Falling trees, collapsed roofs and shattered glass injured at least six in the region, officials said.
As it crashed ashore, the typhoon whipped up huge waves. Visibility was near-zero and radio reports said the wind was so powerful that people could not take more than a step at a time. Authorities told ships and fishing vessels to stay in ports, and cancelled several domestic and international flights.
The entire Isabela province lost power along with 16 of Cagayan's 28 towns as the typhoon blew by. Cagayan Governor Alvaro Antonio said the wind was fierce but blew high from the ground, sparing many ricefields ready for harvesting.
Angelito Banayo, administrator of the National Food Authority told Reuters the government's worst case scenario was Megi could damage unmilled rice crop in the north with only 30 percent of it able to be harvested.
The Philippines is the world's biggest rice importer and damage from the typhoon could see it buy more than had been expected for 2011, which could push up international prices.
'Preparing for war'
Although initial casualties were low compared to past storm disasters, retired army Maj. Gen. Ramos said bracing for the typhoon was like "preparing for war."
"This was tougher because in war, I could take a nap," Ramos told The Associated Press.
Thousands of military reserve officers and volunteers were on standby, along with helicopters, including six Chinooks that committed by U.S. troops holding war exercises with Filipino soldiers near Manila, Ramos said.
In July, an angry President Benigno Aquino III fired the head of the weather bureau for failing to predict that a typhoon would hit Manila. That storm killed more than 100 people in Manila and outlying provinces.
This time, urgent preparations included evacuations and the positioning of emergency relief and food supplies days before the typhoon hit. The capital was expected to avoid any direct hit, though schools were closed.
Megi was the most powerful typhoon to hit the Philippines in four years, government forecasters said. A 2006 howler with 155-mph winds set off mudslides that buried entire villages, killing about 1,000 people.
In Vietnam, officials say up to 31.5 inches of rain have pounded areas in just a few days, forcing 126,000 people to flee their homes. Earlier flooding this month left more than 80 people dead or missing.
Megi could add to the misery.
"People are exhausted," Vietnamese disaster official Nguyen Ngoc Giai said by telephone from Quang Binh province. "Many people have not even returned to their flooded homes from previous flooding, while many others who returned home several days ago were forced to be evacuated again."
China's National Meteorological Center said Megi was expected to enter the South China Sea on Tuesday, threatening southeastern coastal provinces. The center issued its second-highest alert for potential "wild winds and huge waves," warning vessels to take shelter and urging authorities to brace for emergencies.
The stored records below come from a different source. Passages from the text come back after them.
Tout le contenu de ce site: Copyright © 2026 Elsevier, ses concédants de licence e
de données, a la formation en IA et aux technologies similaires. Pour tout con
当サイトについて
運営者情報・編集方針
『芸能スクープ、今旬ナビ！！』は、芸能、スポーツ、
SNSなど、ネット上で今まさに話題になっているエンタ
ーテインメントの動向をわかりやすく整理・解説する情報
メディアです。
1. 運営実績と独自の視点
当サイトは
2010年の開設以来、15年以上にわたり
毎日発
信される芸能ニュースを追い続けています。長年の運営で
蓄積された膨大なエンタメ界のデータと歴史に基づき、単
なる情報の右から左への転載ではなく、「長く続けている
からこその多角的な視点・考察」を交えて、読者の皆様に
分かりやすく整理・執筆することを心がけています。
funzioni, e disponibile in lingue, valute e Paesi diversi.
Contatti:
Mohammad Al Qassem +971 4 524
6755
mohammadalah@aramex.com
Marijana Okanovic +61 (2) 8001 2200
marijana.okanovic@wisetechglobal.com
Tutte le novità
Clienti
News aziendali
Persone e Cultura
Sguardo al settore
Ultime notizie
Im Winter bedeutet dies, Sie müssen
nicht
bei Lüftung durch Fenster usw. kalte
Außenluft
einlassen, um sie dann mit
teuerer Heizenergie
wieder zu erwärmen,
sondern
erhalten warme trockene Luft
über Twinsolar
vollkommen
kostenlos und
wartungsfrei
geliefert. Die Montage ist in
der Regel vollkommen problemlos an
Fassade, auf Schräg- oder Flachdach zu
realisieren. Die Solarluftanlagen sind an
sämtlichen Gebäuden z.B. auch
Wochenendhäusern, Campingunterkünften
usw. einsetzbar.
Disaster response authorities ordered officials along the Chinese mainland coast to ready emergency supplies and prepare residents for possible floods and landslides with torrential downpours likely in coming days, including in provinces inland, the official Xinhua News Agency reported.
Nearly 140,000 people fled homes in the southern island province of Hainan, where heavy rains left thousands homeless over the weekend, Xinhua reported.
Thailand also reported flooding that killed at least four people, submerged thousands of homes and vehicles and halted train service. It also prompted the evacuation of nearly 100 elephants from a popular tourist attraction north of the capital.